Vamos por partes, começando pela regra de transição. Arthur Maia fez
uma comparação bastante clara. O que o governo propõe é que um grupo de
pessoas suba a escala em degraus de 20 centímetros, e outro grupo tenha
que enfrentar degraus de meio metro. Pela proposta do governo, na nova
situação haveria dois grupos de contribuintes. No primeiro, mulheres
acima de 45 anos e homens acima de 50 anos teriam de pagar um "pedágio"
de 50% sobre o tempo de contribuição restante no sistema atual. No
segundo grupo estariam todos que tenham idade inferior, respectivamente
ao sexo, e só poderão se aposentar com 65 anos de idade e tempo mínimo
de contribuição de 25 anos.

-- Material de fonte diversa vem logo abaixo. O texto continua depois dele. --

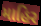
માહિરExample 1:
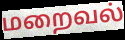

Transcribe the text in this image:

மறைவல்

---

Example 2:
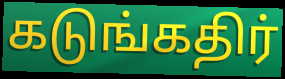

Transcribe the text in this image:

கடுங்கதிர்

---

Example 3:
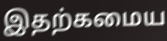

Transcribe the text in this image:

இதற்கமைய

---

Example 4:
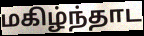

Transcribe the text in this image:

மகிழ்ந்தாட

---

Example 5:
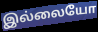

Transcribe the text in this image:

இல்லையோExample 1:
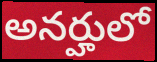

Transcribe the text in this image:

అనర్హులో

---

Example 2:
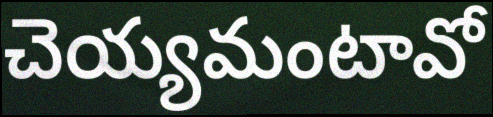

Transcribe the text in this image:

చెయ్యమంటావో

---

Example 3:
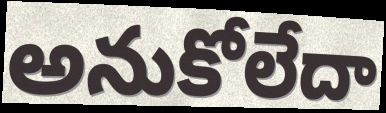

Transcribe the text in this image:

అనుకోలేదా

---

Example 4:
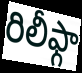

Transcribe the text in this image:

రిలీఫ్గా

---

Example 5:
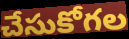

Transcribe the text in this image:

చేసుకోగలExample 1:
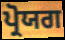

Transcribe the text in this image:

ਪ੍ਰੋਯਗ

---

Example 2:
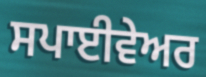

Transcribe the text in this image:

ਸਪਾਈਵੇਅਰ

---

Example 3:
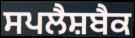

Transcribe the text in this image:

ਸਪਲੈਸ਼ਬੈਕ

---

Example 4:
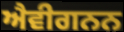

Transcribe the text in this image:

ਐਵੀਗਨਨ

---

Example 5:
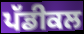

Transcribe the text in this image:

ਪੱਡੀਕਲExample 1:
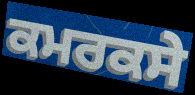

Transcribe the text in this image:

ਕਮਰਕਸੇ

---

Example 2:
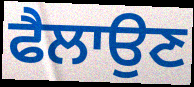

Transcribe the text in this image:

ਫੈਲਾਉਣ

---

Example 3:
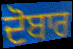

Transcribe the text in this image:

Uma mulher com 46 vai se aposentar, por esta
regra, muito mais cedo que uma de 45, por exemplo. Não há transição. O
que há é um corte tosco. "Você pode ter alternativas para ampliar esse
pedágio de outra forma, com uma transição mais suave, que não seja
remetendo quem tem 49 anos para uma regra de 65", disse Maia. Dezenas de
emendas sugerem fórmulas de transição, enquanto a oposição pede a
supressão da idade mínima.
Uma das maiores maldades da reforma previdenciária é o aumento, de 15
para 25 anos, do tempo mínimo de contribuição, fora a idade mínima. No
Brasil há milhões de contribuintes que se filiaram tardiamente ao INSS,
acreditando na regra dos 15 anos. Gente que começou a trabalhar
formalmente, ou a contribuir como autônomo, só aos 40, 45 anos de idade,
e contava com uma aposentadoria aos 55, 60 anos. Agora, terão que
contribuir por muito mais tempo. Até depois dos 70. Muitos morrerão sem
se aposentar. Este artigo também não passará sem mudança pelo Congresso.
Relativamente ao BPC, o governo caprichou nas maldades. Primeiro,
eleva de 65 para 70 anos a idade mínima para que um idoso desvalido (sem
aposentadoria porque nunca contribuiu) passe a receber um
salário-mínimo do governo. E ainda desvinculou o valor do benefício do
salário-mínimo, o que o encurtará ano a ano, até virar esmola.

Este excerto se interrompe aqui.